Would you write out the entries again, exactly as they are, but without images?

Saved entries
────

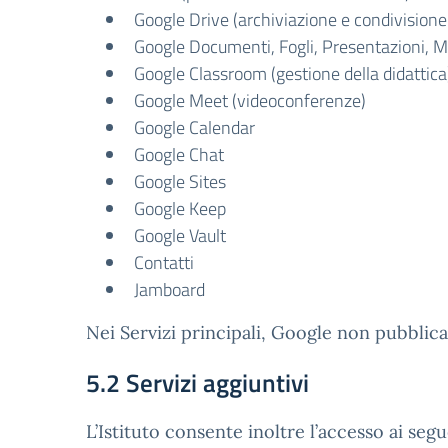
Google Drive (archiviazione e condivision
Google Documenti, Fogli, Presentazioni, M
Google Classroom (gestione della didattica
Google Meet (videoconferenze)
Google Calendar
Google Chat
Google Sites
Google Keep
Google Vault
Contatti
Jamboard
Nei Servizi principali, Google non pubblica 
5.2 Servizi aggiuntivi
L’Istituto consente inoltre l’accesso ai segu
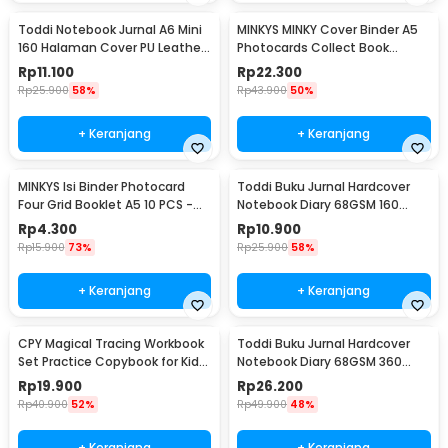
Toddi Notebook Jurnal A6 Mini
MINKYS MINKY Cover Binder A5
160 Halaman Cover PU Leather
Photocards Collect Book
Premium - CW-32
Postcard Holder - 2021
Rp
11.100
Rp
22.300
Rp
25.900
58%
Rp
43.900
50%
+ Keranjang
+ Keranjang
MINKYS Isi Binder Photocard
Toddi Buku Jurnal Hardcover
Four Grid Booklet A5 10 PCS -
Notebook Diary 68GSM 160
A2021
Halaman Lined - CW-74
Rp
4.300
Rp
10.900
Rp
15.900
73%
Rp
25.900
58%
+ Keranjang
+ Keranjang
CPY Magical Tracing Workbook
Toddi Buku Jurnal Hardcover
Set Practice Copybook for Kids
Notebook Diary 68GSM 360
- 001
Halaman Lined - CW-05
Rp
19.900
Rp
26.200
Rp
40.900
52%
Rp
49.900
48%
+ Keranjang
+ Keranjang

────

Response area
Google Drive (archiviazione e condivision
Google Documenti, Fogli, Presentazioni, M
Google Classroom (gestione della didattica
Google Meet (videoconferenze)
Google Calendar
Google Chat
Google Sites
Google Keep
Google Vault
Contatti
Jamboard
Nei Servizi principali, Google non pubblica 
5.2 Servizi aggiuntivi
L’Istituto consente inoltre l’accesso ai segu
Toddi Notebook Jurnal A6 Mini
MINKYS MINKY Cover Binder A5
160 Halaman Cover PU Leather
Photocards Collect Book
Premium - CW-32
Postcard Holder - 2021
Rp
11.100
Rp
22.300
Rp
25.900
58%
Rp
43.900
50%
+ Keranjang
+ Keranjang
MINKYS Isi Binder Photocard
Toddi Buku Jurnal Hardcover
Four Grid Booklet A5 10 PCS -
Notebook Diary 68GSM 160
A2021
Halaman Lined - CW-74
Rp
4.300
Rp
10.900
Rp
15.900
73%
Rp
25.900
58%
+ Keranjang
+ Keranjang
CPY Magical Tracing Workbook
Toddi Buku Jurnal Hardcover
Set Practice Copybook for Kids
Notebook Diary 68GSM 360
- 001
Halaman Lined - CW-05
Rp
19.900
Rp
26.200
Rp
40.900
52%
Rp
49.900
48%
+ Keranjang
+ Keranjang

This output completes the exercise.